Reading: Emily Honig — Sisters and Strangers: Women in the Shanghai Cotton Mills, 1919-1949

As usual when I wander into my favourite bookshop, I cannot resist orbiting the gravity-sucking walls of books. I tend to not buy books impulsively, half because my list of books I want to read is already in the three figures, and half because — well, mostly it’s that reading list — but occasionally …

What an odd book to find on the shelves of St George’s. Someone probably thought, “Oh, that’d be something Frances would read,” or maybe it’s entirely automated and whenever a new shipment of books arrive, there is a small, random assortment that the regulars, like me, have a high probability of not leaving the shop without. Obviously the title was immediately intriguing, one of the periods of Chinese history I enjoy greatly, and subject itself, I immediately thought it would fit in with Gail Hershatter and Susan Mann. Which it does, because as Emily Honig describes in her acknowledgements, she was part of a group at Stanford University in the ’70s which included Hershatter, and both Hershatter and Mann were involved in the research and writing of this work.

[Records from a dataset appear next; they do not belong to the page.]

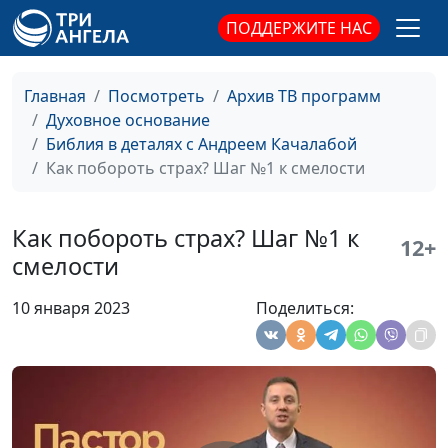
День борьбы с
Андрей Качалаба,
#98
суицидом: в чём
священнослужитель
ПОДДЕРЖИТЕ НАС
надежда для каждого
человека?
Главная
Посмотреть
Архив ТВ программ
Лицемерие - грех?
Андрей Качалаба,
#97
Духовное основание
священнослужитель
Библия в деталях с Андреем Качалабой
Как побороть страх? Шаг №1 к смелости
Не суди другого
Андрей Качалаба,
#96
священнослужитель
Как побороть страх? Шаг №1 к
12+
Помогает ли Бог
Андрей Качалаба,
#95
смелости
маловерным?
священнослужитель
10 января 2023
Поделиться:
Потеря ребёнка: что
Андрей Качалаба,
#94
пришлось пережить
священнослужитель
Марии?
5 плюсов быть
Андрей Качалаба,
#93
верующим в
священнослужитель
современном мире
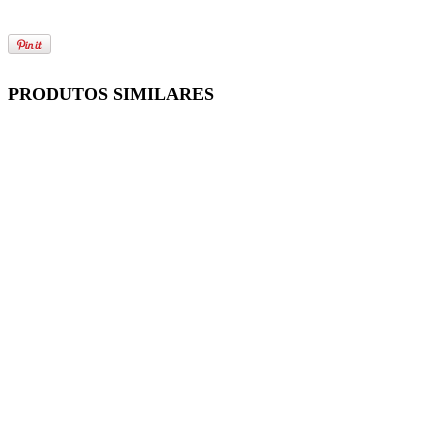
PRODUTOS SIMILARES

This then is a situation when I impulsively buy a book. Sisters and Strangers: Women in the Shanghai Cotton Mills, 1919-1949 has a very narrow focus, much like the works from Mann, Hershatter, Janet Chen, all of whom individually I think are doing some of the finest research and writing on China in the last couple of decades. It’s not an easy, casual read, but it is very rewarding, and I’m enjoying it partly just to discover another one of this group.